> Exercise directions: Copy the listing below word for word and line for line, leaving out the picture lines.

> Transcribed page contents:
**********

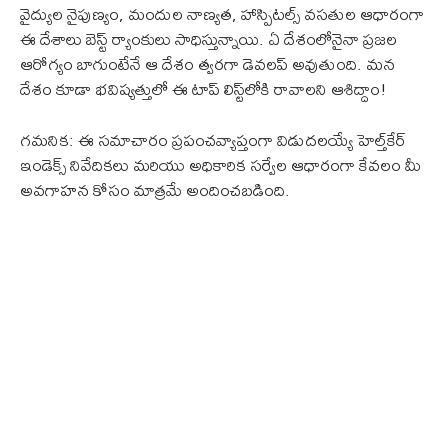
వైద్యుల నైపుణ్యం, మందుల నాణ్యత, హాస్పిటల్స్ వసతుల ఆధారంగా
ఈ దేశాలు బెస్ట్ ర్యాంకులు సాధిస్తున్నాయి. ఏ దేశంలోనైనా ప్రజల
ఆరోగ్యం బాగుంటేనే ఆ దేశం త్వరగా డెవలప్ అవుతుంది. మన
దేశం కూడా భవిష్యత్తులో ఈ టాప్ లిస్ట్‌లోకి రావాలని ఆశిద్దాం!
గమనిక: ఈ సమాచారం ప్రపంచవ్యాప్తంగా విడుదలయ్యే హెల్త్‌కేర్
ఇండెక్స్ నివేదికలు మరియు అధికారిక సర్వేల ఆధారంగా కేవలం మీ
అవగాహన కోసం మాత్రమే అందించబడింది.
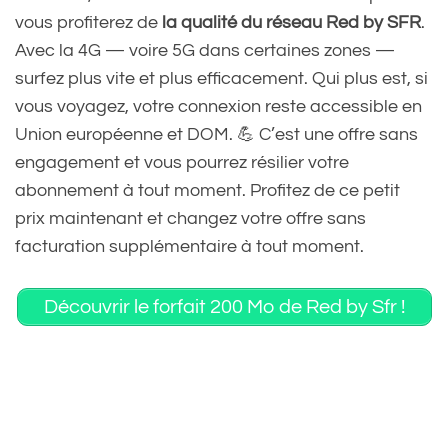
vous profiterez de
la qualité du réseau Red by SFR
.
Avec la 4G — voire 5G dans certaines zones —
surfez plus vite et plus efficacement. Qui plus est, si
vous voyagez, votre connexion reste accessible en
Union européenne et DOM. 💪 C’est une offre sans
engagement et vous pourrez résilier votre
abonnement à tout moment. Profitez de ce petit
prix maintenant et changez votre offre sans
facturation supplémentaire à tout moment.
Découvrir le forfait 200 Mo de Red by Sfr !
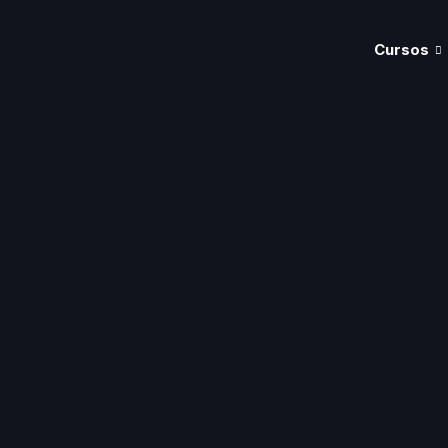
Cursos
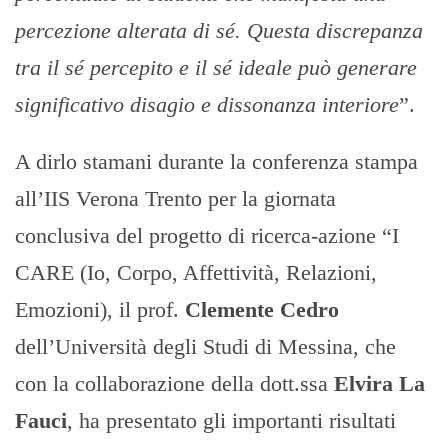
percezione alterata di sé. Questa discrepanza
tra il sé percepito e il sé ideale può generare
significativo disagio e dissonanza interiore
”.
A dirlo stamani durante la conferenza stampa
all’IIS Verona Trento per la giornata
conclusiva del progetto di ricerca-azione “I
CARE (Io, Corpo, Affettività, Relazioni,
Emozioni), il prof.
Clemente Cedro
dell’Università degli Studi di Messina, che
con la collaborazione della dott.ssa
Elvira La
Fauci
, ha presentato gli importanti risultati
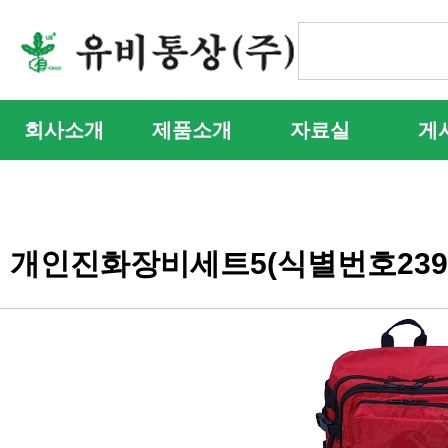
회사소개
제품소개
자료실
게
개인진화장비세트5(식별번호2399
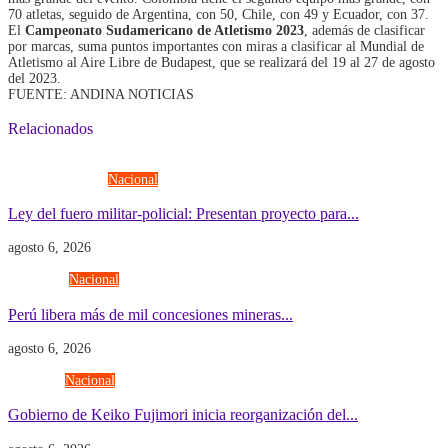
70 atletas, seguido de Argentina, con 50, Chile, con 49 y Ecuador, con 37.
El
Campeonato Sudamericano de Atletismo 2023
, además de clasificar
por marcas, suma puntos importantes con miras a clasificar al Mundial de
Atletismo al Aire Libre de Budapest, que se realizará del 19 al 27 de agosto
del 2023.
FUENTE: ANDINA NOTICIAS
Relacionados
Fuerzas Armadas
Nacional
Ley del fuero militar-policial: Presentan proyecto para...
agosto 6, 2026
Economía
Nacional
Perú libera más de mil concesiones mineras...
agosto 6, 2026
Gobierno
Nacional
Gobierno de Keiko Fujimori inicia reorganización del...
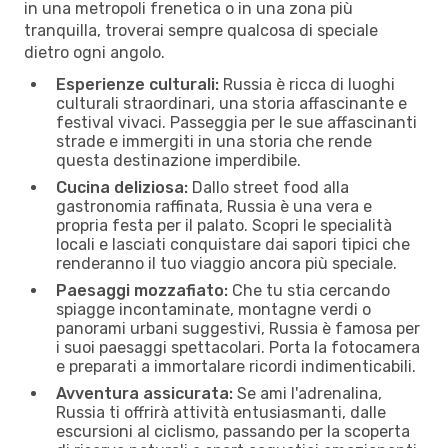
in una metropoli frenetica o in una zona più
tranquilla, troverai sempre qualcosa di speciale
dietro ogni angolo.
Esperienze culturali:
Russia è ricca di luoghi
culturali straordinari, una storia affascinante e
festival vivaci. Passeggia per le sue affascinanti
strade e immergiti in una storia che rende
questa destinazione imperdibile.
Cucina deliziosa:
Dallo street food alla
gastronomia raffinata, Russia è una vera e
propria festa per il palato. Scopri le specialità
locali e lasciati conquistare dai sapori tipici che
renderanno il tuo viaggio ancora più speciale.
Paesaggi mozzafiato:
Che tu stia cercando
spiagge incontaminate, montagne verdi o
panorami urbani suggestivi, Russia è famosa per
i suoi paesaggi spettacolari. Porta la fotocamera
e preparati a immortalare ricordi indimenticabili.
Avventura assicurata:
Se ami l'adrenalina,
Russia ti offrirà attività entusiasmanti, dalle
escursioni al ciclismo, passando per la scoperta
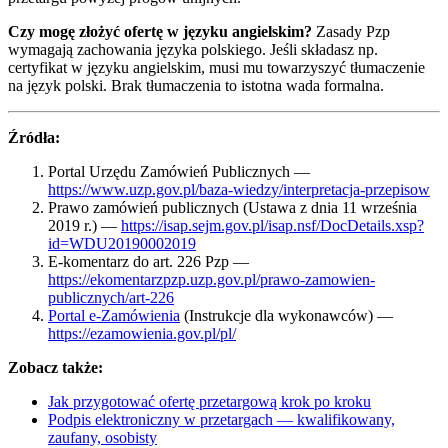
Czy mogę złożyć ofertę w języku angielskim?
Zasady Pzp
wymagają zachowania języka polskiego. Jeśli składasz np.
certyfikat w języku angielskim, musi mu towarzyszyć tłumaczenie
na język polski. Brak tłumaczenia to istotna wada formalna.
Źródła:
Portal Urzędu Zamówień Publicznych —
https://www.uzp.gov.pl/baza-wiedzy/interpretacja-przepisow
Prawo zamówień publicznych (Ustawa z dnia 11 września
2019 r.) —
https://isap.sejm.gov.pl/isap.nsf/DocDetails.xsp?
id=WDU20190002019
E-komentarz do art. 226 Pzp —
https://ekomentarzpzp.uzp.gov.pl/prawo-zamowien-
publicznych/art-226
Portal e-Zamówienia
(Instrukcje dla wykonawców) —
https://ezamowienia.gov.pl/pl/
Zobacz także:
Jak przygotować ofertę przetargową krok po kroku
Podpis elektroniczny w przetargach — kwalifikowany,
zaufany, osobisty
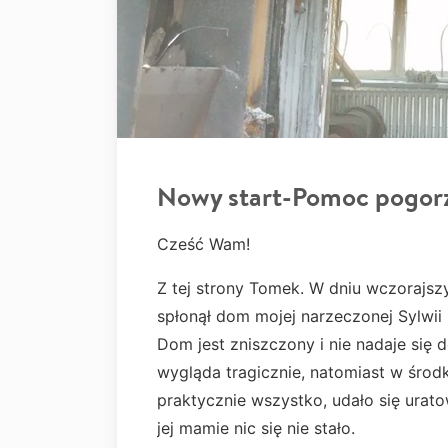
Nowy start-Pomoc pogor
Cześć Wam!
Z tej strony Tomek. W dniu wczorajs
spłonął dom mojej narzeczonej Sylwii 
Dom jest zniszczony i nie nadaje się
wygląda tragicznie, natomiast w środ
praktycznie wszystko, udało się urato
jej mamie nic się nie stało.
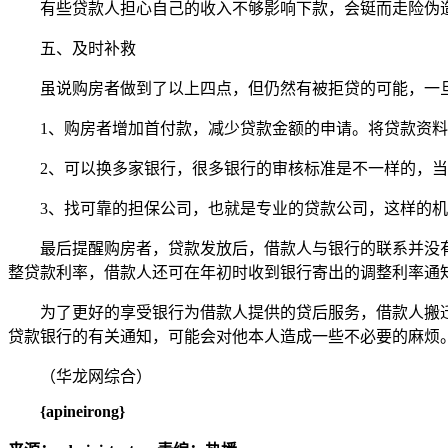
有些贷款人担心自己的收入不够影响下款，会铤而走险伪
五、及时补救
虽说购房者做到了以上四点，但仍然有被拒贷的可能，一
1、购房者增加首付款，减少贷款金额的申请。将贷款资
2、可以换多家银行，很多银行的审核标准是不一样的，
3、找可靠的担保公司，也就是专业的贷款公司，这样的
最后提醒购房者，贷款发放后，借款人与银行的联系并没
整贷款利率，借款人还可在年初时收到银行寄出的调整利率通
为了更好的享受银行为借款人提供的贷后服务，借款人搬迁新居
贷款银行的有关通知，可能会对他本人造成一些不必要的麻烦
（华龙网综合）
{apineirong}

**********

> Solution:
వైద్యుల నైపుణ్యం, మందుల నాణ్యత, హాస్పిటల్స్ వసతుల ఆధారంగా
ఈ దేశాలు బెస్ట్ ర్యాంకులు సాధిస్తున్నాయి. ఏ దేశంలోనైనా ప్రజల
ఆరోగ్యం బాగుంటేనే ఆ దేశం త్వరగా డెవలప్ అవుతుంది. మన
దేశం కూడా భవిష్యత్తులో ఈ టాప్ లిస్ట్‌లోకి రావాలని ఆశిద్దాం!
గమనిక: ఈ సమాచారం ప్రపంచవ్యాప్తంగా విడుదలయ్యే హెల్త్‌కేర్
ఇండెక్స్ నివేదికలు మరియు అధికారిక సర్వేల ఆధారంగా కేవలం మీ
అవగాహన కోసం మాత్రమే అందించబడింది.
vous profiterez de
la qualité du réseau Red by SFR
.
Avec la 4G — voire 5G dans certaines zones —
surfez plus vite et plus efficacement. Qui plus est, si
vous voyagez, votre connexion reste accessible en
Union européenne et DOM. 💪 C’est une offre sans
engagement et vous pourrez résilier votre
abonnement à tout moment. Profitez de ce petit
prix maintenant et changez votre offre sans
facturation supplémentaire à tout moment.
Découvrir le forfait 200 Mo de Red by Sfr !
Cursos
percezione alterata di sé. Questa discrepanza
tra il sé percepito e il sé ideale può generare
significativo disagio e dissonanza interiore
”.
A dirlo stamani durante la conferenza stampa
all’IIS Verona Trento per la giornata
conclusiva del progetto di ricerca-azione “I
CARE (Io, Corpo, Affettività, Relazioni,
Emozioni), il prof.
Clemente Cedro
dell’Università degli Studi di Messina, che
con la collaborazione della dott.ssa
Elvira La
Fauci
, ha presentato gli importanti risultati
회사소개
제품소개
자료실
게
개인진화장비세트5(식별번호2399
70 atletas, seguido de Argentina, con 50, Chile, con 49 y Ecuador, con 37.
El
Campeonato Sudamericano de Atletismo 2023
, además de clasificar
por marcas, suma puntos importantes con miras a clasificar al Mundial de
Atletismo al Aire Libre de Budapest, que se realizará del 19 al 27 de agosto
del 2023.
FUENTE: ANDINA NOTICIAS
Relacionados
Fuerzas Armadas
Nacional
Ley del fuero militar-policial: Presentan proyecto para...
agosto 6, 2026
Economía
Nacional
Perú libera más de mil concesiones mineras...
agosto 6, 2026
Gobierno
Nacional
Gobierno de Keiko Fujimori inicia reorganización del...
in una metropoli frenetica o in una zona più
tranquilla, troverai sempre qualcosa di speciale
dietro ogni angolo.
Esperienze culturali:
Russia è ricca di luoghi
culturali straordinari, una storia affascinante e
festival vivaci. Passeggia per le sue affascinanti
strade e immergiti in una storia che rende
questa destinazione imperdibile.
Cucina deliziosa:
Dallo street food alla
gastronomia raffinata, Russia è una vera e
propria festa per il palato. Scopri le specialità
locali e lasciati conquistare dai sapori tipici che
renderanno il tuo viaggio ancora più speciale.
Paesaggi mozzafiato:
Che tu stia cercando
spiagge incontaminate, montagne verdi o
panorami urbani suggestivi, Russia è famosa per
i suoi paesaggi spettacolari. Porta la fotocamera
e preparati a immortalare ricordi indimenticabili.
Avventura assicurata:
Se ami l'adrenalina,
Russia ti offrirà attività entusiasmanti, dalle
escursioni al ciclismo, passando per la scoperta
Czy mogę złożyć ofertę w języku angielskim?
Zasady Pzp
wymagają zachowania języka polskiego. Jeśli składasz np.
certyfikat w języku angielskim, musi mu towarzyszyć tłumaczenie
na język polski. Brak tłumaczenia to istotna wada formalna.
Źródła:
Portal Urzędu Zamówień Publicznych —
https://www.uzp.gov.pl/baza-wiedzy/interpretacja-przepisow
Prawo zamówień publicznych (Ustawa z dnia 11 września
2019 r.) —
https://isap.sejm.gov.pl/isap.nsf/DocDetails.xsp?
id=WDU20190002019
E-komentarz do art. 226 Pzp —
https://ekomentarzpzp.uzp.gov.pl/prawo-zamowien-
publicznych/art-226
Portal e-Zamówienia
(Instrukcje dla wykonawców) —
https://ezamowienia.gov.pl/pl/
Zobacz także:
Jak przygotować ofertę przetargową krok po kroku
Podpis elektroniczny w przetargach — kwalifikowany,
zaufany, osobisty
Nowy start-Pomoc pogor
Cześć Wam!
Z tej strony Tomek. W dniu wczorajs
spłonął dom mojej narzeczonej Sylwii 
Dom jest zniszczony i nie nadaje się
wygląda tragicznie, natomiast w środ
praktycznie wszystko, udało się urato
jej mamie nic się nie stało.
有些贷款人担心自己的收入不够影响下款，会铤而走险伪
五、及时补救
虽说购房者做到了以上四点，但仍然有被拒贷的可能，一
1、购房者增加首付款，减少贷款金额的申请。将贷款资
2、可以换多家银行，很多银行的审核标准是不一样的，
3、找可靠的担保公司，也就是专业的贷款公司，这样的
最后提醒购房者，贷款发放后，借款人与银行的联系并没
整贷款利率，借款人还可在年初时收到银行寄出的调整利率通
为了更好的享受银行为借款人提供的贷后服务，借款人搬迁新居
贷款银行的有关通知，可能会对他本人造成一些不必要的麻烦
（华龙网综合）
{apineirong}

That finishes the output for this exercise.